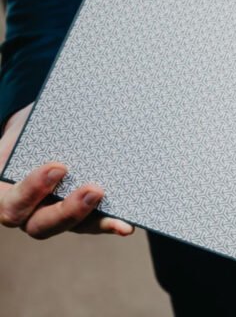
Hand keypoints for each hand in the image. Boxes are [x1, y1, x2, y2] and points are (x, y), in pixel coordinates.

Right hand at [0, 104, 132, 237]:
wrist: (40, 133)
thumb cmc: (31, 129)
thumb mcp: (27, 127)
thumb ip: (34, 129)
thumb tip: (65, 106)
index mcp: (5, 191)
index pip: (12, 203)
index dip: (33, 189)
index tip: (59, 167)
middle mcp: (26, 211)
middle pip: (41, 225)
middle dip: (68, 210)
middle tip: (94, 190)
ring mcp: (53, 215)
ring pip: (70, 228)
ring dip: (94, 220)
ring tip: (118, 216)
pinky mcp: (78, 215)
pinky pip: (92, 224)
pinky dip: (109, 224)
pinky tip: (126, 226)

+ + +

— EXERCISE —
Word for word, give the entries back in full; the pictures do not belong in the copy.

— ANSWER TO THIS TASK —
Hand keypoints for each hand in the image. Boxes are [x1, y1, x2, y2] and points are (x, y), in pixel coordinates.

Right hand at [0, 104, 132, 237]:
wrist: (40, 133)
thumb cmc: (31, 129)
thumb mcp: (27, 127)
thumb ip: (34, 129)
thumb tip: (65, 106)
index mcp: (5, 191)
index pip: (12, 203)
index dip: (33, 189)
index tip: (59, 167)
middle mcp: (26, 211)
middle pip: (41, 225)
middle dip: (68, 210)
middle tip: (94, 190)
ring mcp: (53, 215)
ring pip: (70, 228)
ring dip: (94, 220)
ring tip: (118, 216)
pinky mcp: (78, 215)
pinky pip: (92, 224)
pinky dip: (109, 224)
pinky tip: (126, 226)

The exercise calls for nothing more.